Я Родину люблю. Лев Гумилев в воспоминаниях современников
- Автор: Коллектив авторов
- Жанр: Биографии и Мемуары / История: прочее
- Дата выхода: 2022
Читать книгу "Я Родину люблю. Лев Гумилев в воспоминаниях современников"
Патриотическая наука
Всю жизнь старался он держаться так далеко от политики, как мог. Он никогда не искал ссор с цензурой и при всяком удобном случае клялся «диалектическим материализмом». Более того, у нас нет ни малейших оснований сомневаться, что свою грандиозную гипотезу, претендующую на окончательное объяснение истории человечества, он искренне полагал марксистской. Ему случалось даже упрекать оппонентов в отступлениях от «исторического материализма»[2]. Маркс, говорил он, предвидел в своих ранних работах возникновение принципиально новой науки о мире, синтезирующей все старые учения о природе и человеке. В 1980-е Гумилев был уверен, что человечество – в его лице – «на пороге создания этой новой марксистской науки». В 1992 году он умер в убеждении, что создал такую науку.

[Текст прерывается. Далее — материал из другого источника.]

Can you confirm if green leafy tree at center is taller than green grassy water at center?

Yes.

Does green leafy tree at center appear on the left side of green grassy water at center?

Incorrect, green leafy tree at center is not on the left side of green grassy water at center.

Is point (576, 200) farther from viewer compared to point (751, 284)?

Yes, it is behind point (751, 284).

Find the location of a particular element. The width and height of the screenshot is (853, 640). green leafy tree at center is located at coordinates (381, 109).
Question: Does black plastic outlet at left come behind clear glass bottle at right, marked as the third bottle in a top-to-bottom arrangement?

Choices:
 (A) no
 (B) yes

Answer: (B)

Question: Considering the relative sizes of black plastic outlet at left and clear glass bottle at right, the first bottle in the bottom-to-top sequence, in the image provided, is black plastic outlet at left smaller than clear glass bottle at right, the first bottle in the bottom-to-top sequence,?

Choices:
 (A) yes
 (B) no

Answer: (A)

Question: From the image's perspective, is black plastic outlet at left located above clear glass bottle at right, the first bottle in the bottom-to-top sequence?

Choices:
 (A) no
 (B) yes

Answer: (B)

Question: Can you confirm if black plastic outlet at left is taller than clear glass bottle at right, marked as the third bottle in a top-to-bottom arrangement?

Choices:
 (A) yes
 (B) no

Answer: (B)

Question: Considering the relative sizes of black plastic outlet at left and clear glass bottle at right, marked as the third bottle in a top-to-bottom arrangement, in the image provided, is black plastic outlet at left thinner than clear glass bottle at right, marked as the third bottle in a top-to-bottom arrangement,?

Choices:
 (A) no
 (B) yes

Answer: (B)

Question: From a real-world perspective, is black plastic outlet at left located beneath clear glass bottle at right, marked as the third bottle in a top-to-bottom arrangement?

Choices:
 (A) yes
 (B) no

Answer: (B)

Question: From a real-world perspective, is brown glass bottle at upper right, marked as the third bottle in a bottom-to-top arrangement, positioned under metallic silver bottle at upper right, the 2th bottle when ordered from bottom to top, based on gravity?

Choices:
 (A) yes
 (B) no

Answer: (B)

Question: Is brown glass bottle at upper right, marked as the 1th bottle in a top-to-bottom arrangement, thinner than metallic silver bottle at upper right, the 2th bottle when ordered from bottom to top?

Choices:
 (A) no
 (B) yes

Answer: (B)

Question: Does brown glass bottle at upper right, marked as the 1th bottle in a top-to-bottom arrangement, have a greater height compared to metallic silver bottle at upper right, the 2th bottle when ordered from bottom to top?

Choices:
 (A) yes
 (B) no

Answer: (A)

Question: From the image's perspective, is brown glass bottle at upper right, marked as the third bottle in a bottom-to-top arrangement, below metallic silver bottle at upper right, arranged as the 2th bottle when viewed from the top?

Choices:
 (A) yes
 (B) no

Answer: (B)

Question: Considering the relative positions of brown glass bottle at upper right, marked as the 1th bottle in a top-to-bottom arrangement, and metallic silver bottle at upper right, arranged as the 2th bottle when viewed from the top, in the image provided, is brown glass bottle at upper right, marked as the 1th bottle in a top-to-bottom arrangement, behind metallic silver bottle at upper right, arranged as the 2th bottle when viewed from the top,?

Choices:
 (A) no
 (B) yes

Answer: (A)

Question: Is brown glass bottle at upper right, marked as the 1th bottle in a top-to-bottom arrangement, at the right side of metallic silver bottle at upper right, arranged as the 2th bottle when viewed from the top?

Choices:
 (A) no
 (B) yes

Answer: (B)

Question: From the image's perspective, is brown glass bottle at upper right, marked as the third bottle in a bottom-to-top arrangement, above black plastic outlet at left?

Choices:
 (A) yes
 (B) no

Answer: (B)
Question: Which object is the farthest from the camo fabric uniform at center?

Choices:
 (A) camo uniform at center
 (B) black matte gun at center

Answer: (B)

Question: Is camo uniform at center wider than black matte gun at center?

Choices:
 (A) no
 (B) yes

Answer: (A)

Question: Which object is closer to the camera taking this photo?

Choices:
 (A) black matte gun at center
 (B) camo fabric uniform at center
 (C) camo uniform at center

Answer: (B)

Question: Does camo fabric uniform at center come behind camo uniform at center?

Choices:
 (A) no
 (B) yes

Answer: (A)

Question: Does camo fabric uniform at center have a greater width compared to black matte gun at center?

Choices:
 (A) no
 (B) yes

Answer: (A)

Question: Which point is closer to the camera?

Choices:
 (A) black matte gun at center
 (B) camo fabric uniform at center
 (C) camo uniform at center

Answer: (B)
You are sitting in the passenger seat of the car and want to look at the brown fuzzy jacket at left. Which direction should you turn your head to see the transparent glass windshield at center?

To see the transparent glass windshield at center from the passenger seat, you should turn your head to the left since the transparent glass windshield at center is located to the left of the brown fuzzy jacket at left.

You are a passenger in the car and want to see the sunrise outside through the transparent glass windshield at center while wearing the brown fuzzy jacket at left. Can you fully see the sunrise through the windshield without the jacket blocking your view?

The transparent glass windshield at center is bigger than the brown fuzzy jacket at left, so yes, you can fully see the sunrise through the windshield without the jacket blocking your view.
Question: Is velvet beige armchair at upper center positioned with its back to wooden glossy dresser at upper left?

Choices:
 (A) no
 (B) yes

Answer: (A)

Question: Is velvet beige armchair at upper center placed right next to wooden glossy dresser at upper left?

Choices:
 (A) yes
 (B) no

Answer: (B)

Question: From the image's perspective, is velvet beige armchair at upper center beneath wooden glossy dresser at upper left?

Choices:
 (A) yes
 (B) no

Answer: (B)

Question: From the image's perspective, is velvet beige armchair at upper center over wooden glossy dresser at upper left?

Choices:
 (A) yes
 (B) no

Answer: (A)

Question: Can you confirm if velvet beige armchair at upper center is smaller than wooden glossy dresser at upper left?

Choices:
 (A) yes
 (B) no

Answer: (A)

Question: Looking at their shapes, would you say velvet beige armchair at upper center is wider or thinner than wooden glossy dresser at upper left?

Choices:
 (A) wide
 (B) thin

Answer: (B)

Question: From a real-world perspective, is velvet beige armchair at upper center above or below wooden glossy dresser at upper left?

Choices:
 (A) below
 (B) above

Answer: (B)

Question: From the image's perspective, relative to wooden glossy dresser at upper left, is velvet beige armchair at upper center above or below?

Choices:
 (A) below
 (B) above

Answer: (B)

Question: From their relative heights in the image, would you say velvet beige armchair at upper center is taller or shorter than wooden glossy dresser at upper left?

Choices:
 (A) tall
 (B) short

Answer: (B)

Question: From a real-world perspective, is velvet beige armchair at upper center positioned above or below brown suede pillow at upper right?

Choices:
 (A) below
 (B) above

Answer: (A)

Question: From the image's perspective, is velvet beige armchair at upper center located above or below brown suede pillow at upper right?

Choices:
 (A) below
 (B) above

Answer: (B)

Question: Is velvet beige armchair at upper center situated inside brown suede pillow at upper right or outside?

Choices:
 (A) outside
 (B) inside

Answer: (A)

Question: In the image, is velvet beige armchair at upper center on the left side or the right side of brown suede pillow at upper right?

И в то же время он парадоксально подчеркивал свою близость с самыми яростными противниками марксизма в русской политической мысли XX века – евразийцами[3]. «Меня называют евразийцем – и я не отказываюсь… С основными историко-методологическими выводами евразийцев я согласен» (1, 132), Его не смущала, однако, не только уничтожающая критика марксизма. Не смущала его и безусловная антизападная ориентация евразийцев, которая – после сильного, блестящего и вполне либерального начала в 1920-е годы – привела их в лагерь экстремистского национализма, а затем к вырождению в реакционную эмигрантскую секту.
Ничего особенного в этой эволюции евразийства, разумеется, не было. В конце концов все русские антизападные движения, как бы либерально они ни начинали, всегда проходили аналогичный путь вырождения. Я сам описал в «Русской идее» трагическую судьбу славянофилов[4]. Разница лишь в том, что их «русской идее» понадобилось для этой роковой метаморфозы из либеральной теории в фашизм все-таки три поколения, тогда как евразийцы управились с этим на протяжении двух десятилетий. Нам остается сейчас только гадать, как мог не обратить внимания на это вырождение Гумилев. И как увязывалась в его сознании близость к евразийцам с верностью «историческому материализму».
Эта способность без лицемерия и внутреннего раздвоения служить (а Гумилев рассматривал свою работу как общественное служение) под знаменами сразу двух взаимоисключающих школ мысли вовсе не была, увы, единственным парадоксом, который разделял он с молчаливым большинством советской интеллигенции. Вот еще один пример.
Гумилев настаивал на строгой научности своей теории и пытался обосновать ее со всей доступной ему скрупулезностью. Я ученый – как бы говорит каждая страница его книг, – и политика, будь то официальная или оппозиционная, западническая или «патриотическая», ничего общего с духом и смыслом моего труда не имеет. И в то же время, отражая атаки справа, ему не раз случалось доказывать безукоризненную патриотичность своей науки, далеко превосходящую, по его мнению, «патриотичность» его националистических критиков.
Говоря, например, об общепринятой в российской историографии концепции татаро-монгольского ига над Россией XIII–XV веков, само существование которого Гумилев яростно отвергал, он с порога отбрасывал аргументы либеральных историков: «Что касается «западников», – то мне не хочется спорить с невежественными интеллигентами, не выучившими ни истории, ни географии» (1, 134), несмотря даже на то, что в числе этих «невежественных интеллигентов» оказались практически все ведущие русские историки. Возмущало его лишь «признание этой концепции историками национального направления». Это он находил «поистине странным». И удивлялся: «Никак не пойму, почему люди, патриотично настроенные, так обожают миф об «иге», выдуманный… немцами и французами… Даже непонятно, как историки смеют утверждать, что их трактовка в данном случае патриотична?» (там же).
Ученому вовсе, оказывается, не резало ухо словосочетание «патриотическая трактовка» научной проблемы. Если это наука, то что же тогда политика?